* _ASSIGNED TASK_: All entries must be set down once more, precisely as given.

* _RECORDED INFORMATION_:

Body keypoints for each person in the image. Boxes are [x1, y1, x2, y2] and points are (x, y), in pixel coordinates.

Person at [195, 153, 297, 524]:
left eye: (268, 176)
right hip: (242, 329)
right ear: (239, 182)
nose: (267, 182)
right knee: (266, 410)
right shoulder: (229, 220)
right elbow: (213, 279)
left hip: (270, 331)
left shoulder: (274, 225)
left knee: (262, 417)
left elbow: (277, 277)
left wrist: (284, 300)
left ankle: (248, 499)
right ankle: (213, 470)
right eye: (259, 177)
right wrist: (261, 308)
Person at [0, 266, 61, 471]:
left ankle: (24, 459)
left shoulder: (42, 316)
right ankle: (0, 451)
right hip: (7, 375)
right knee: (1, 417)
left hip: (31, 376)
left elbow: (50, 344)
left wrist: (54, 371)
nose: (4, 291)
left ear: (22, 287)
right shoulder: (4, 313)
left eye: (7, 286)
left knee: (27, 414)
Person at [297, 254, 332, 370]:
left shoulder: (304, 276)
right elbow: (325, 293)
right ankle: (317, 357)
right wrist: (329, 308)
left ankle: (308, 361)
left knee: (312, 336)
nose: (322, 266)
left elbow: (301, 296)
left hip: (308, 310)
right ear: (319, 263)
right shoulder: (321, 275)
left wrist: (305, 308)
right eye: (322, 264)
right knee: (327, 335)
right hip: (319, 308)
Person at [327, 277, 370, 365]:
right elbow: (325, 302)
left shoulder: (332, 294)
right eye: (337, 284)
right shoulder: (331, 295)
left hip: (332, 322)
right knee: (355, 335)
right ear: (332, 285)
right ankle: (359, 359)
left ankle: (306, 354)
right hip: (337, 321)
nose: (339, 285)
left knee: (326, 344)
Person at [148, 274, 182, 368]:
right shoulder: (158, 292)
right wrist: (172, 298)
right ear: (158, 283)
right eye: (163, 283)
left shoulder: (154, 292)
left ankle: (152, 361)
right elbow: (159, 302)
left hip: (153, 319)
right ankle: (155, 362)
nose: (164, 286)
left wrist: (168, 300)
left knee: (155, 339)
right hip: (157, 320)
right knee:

* _ANSWER BOX_:
Body keypoints for each person in the image. Boxes are [x1, y1, x2, y2] and points are (x, y), in pixel coordinates.

Person at [195, 153, 297, 524]:
left eye: (268, 176)
right hip: (242, 329)
right ear: (239, 182)
nose: (267, 182)
right knee: (266, 410)
right shoulder: (229, 220)
right elbow: (213, 279)
left hip: (270, 331)
left shoulder: (274, 225)
left knee: (262, 417)
left elbow: (277, 277)
left wrist: (284, 300)
left ankle: (248, 499)
right ankle: (213, 470)
right eye: (259, 177)
right wrist: (261, 308)
Person at [0, 266, 61, 471]:
left ankle: (24, 459)
left shoulder: (42, 316)
right ankle: (0, 451)
right hip: (7, 375)
right knee: (1, 417)
left hip: (31, 376)
left elbow: (50, 344)
left wrist: (54, 371)
nose: (4, 291)
left ear: (22, 287)
right shoulder: (4, 313)
left eye: (7, 286)
left knee: (27, 414)
Person at [297, 254, 332, 370]:
left shoulder: (304, 276)
right elbow: (325, 293)
right ankle: (317, 357)
right wrist: (329, 308)
left ankle: (308, 361)
left knee: (312, 336)
nose: (322, 266)
left elbow: (301, 296)
left hip: (308, 310)
right ear: (319, 263)
right shoulder: (321, 275)
left wrist: (305, 308)
right eye: (322, 264)
right knee: (327, 335)
right hip: (319, 308)
Person at [327, 277, 370, 365]:
right elbow: (325, 302)
left shoulder: (332, 294)
right eye: (337, 284)
right shoulder: (331, 295)
left hip: (332, 322)
right knee: (355, 335)
right ear: (332, 285)
right ankle: (359, 359)
left ankle: (306, 354)
right hip: (337, 321)
nose: (339, 285)
left knee: (326, 344)
Person at [148, 274, 182, 368]:
right shoulder: (158, 292)
right wrist: (172, 298)
right ear: (158, 283)
right eye: (163, 283)
left shoulder: (154, 292)
left ankle: (152, 361)
right elbow: (159, 302)
left hip: (153, 319)
right ankle: (155, 362)
nose: (164, 286)
left wrist: (168, 300)
left knee: (155, 339)
right hip: (157, 320)
right knee:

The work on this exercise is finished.